– Часовой! Под арест!
…Ему не связали рук. Идя впереди хмурого и молчаливого Дюваля по лестнице к карцеру, Годелот думал лишь о грязном обрывке полотна, лежащем в кармане…
***
Остаток ночи шотландец провел, сидя на койке и безучастно глядя в светлеющий прямоугольник окна под потолком. Во все еще влажной одежде было зябко, ссадины жгло, а кляксы ила на лице и руках, высыхая, омерзительно стягивали кожу. Впереди ожидала порка и долгий арест. Но Годелота совершенно не заботили все эти перспективы, как и нынешние неудобства. Отчего-то казалось, что все это происходит не по-настоящему, а потому и размышлять об этом смысла нет. Сейчас шотландец в полной мере ощущал, что служба доселе казалась ему просто игрой. Частью их с Пеппо общей войны, декорациями к пьесе, начавшейся в тот далекий день в Гуэрче.
Гибель друга разом оборвала этот спектакль, уже успевший стать на свой лад азартным. И Годелот остался на сцене один, позабыв свои реплики, затерявшись среди прочих актеров, увлеченно продолжавших фарс и вовсе не заметивших, что одно из мест на подмостках опустело…
Шотландец поежился и охватил плечи руками. Потом медленно вынул из кармана тот самый лоскут, усеянный теперь уже грязно-бурым орнаментом. Сильно брызнуло… Так брызгает кровь из глубоких ран, когда задеты крупные сосуды.
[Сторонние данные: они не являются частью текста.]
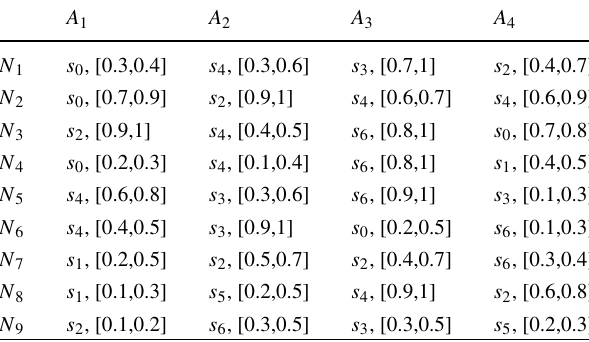
Table 6 The decision matrix with confidence interval values according to the fifth voting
Но он ведь все же не нашел тела Пеппо. А значит, к черту здравый смысл. Он не знал, как можно выжить с пулевой раной в гниющей воде, где вязкое дно усеяно остовами лодок, торчащими опорами сгнившего причала и еще черт знает какой дрянью, о которую он сам изодрал все руки, неутомимо обыскивая канал. Но он ведь не знал и того, как можно совсем одному вслепую противостоять всему миру. А Пеппо это знал…
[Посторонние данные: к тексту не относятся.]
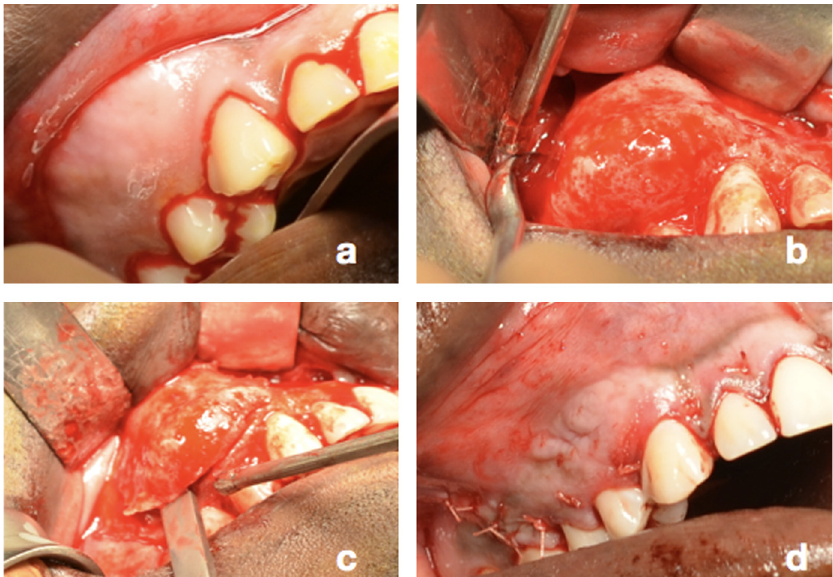
Fig. 4. Operating time during the excision of the lesion (a) vestibular incision in relation to teeth 11 – 16 with distal discharge; (b) and (c) with the aid of an osteotome and a mallet, most of the swelling was removed; (d) closure of the operative site.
…Он твердо верил в свою удачу и нередко говорил: «Мне, дружище, черти ворожат». Годелота эта фраза в первый раз позабавила, хотя, пожалуй, ему больше хотелось позлить друга своим недоверчивым фырканьем. Но Пеппо не стал ерепениться, а просто пояснил:
– Не веришь? Сам посуди. Я вор почти пять лет. Попался всего дважды. В первый раз я нашел работу, а во второй – друга, – сделав паузу, он не без озорства добавил, – послушай, может, начать по девичьим фартукам шарить? Глядишь, невесту найду.
…Они хохотали до слез, долго развивая эту тему. А ведь Пеппо тогда впервые назвал его другом. Сейчас Годелот вспомнил это с той бесполезной ясностью, с какой обычно приходят все запоздалые воспоминания. Не надо было отпускать этого идиота в тот день из «Двух мостов». Они бы просто снова всласть поорали и, возможно, подрались, но теперь, стоило закрыть глаза, перед ними не колыхалась бы равнодушная черная вода…
Годелот ударил кулаком в холодную стену. Можно хоть разбить руки в крошево, хоть рыдать до обожженных глаз. Все это уже бессмысленно. Он ничего не изменит. Все, что зависит от него сейчас – не сойти с ума от своего бессилия за предстоящие ему дни взаперти.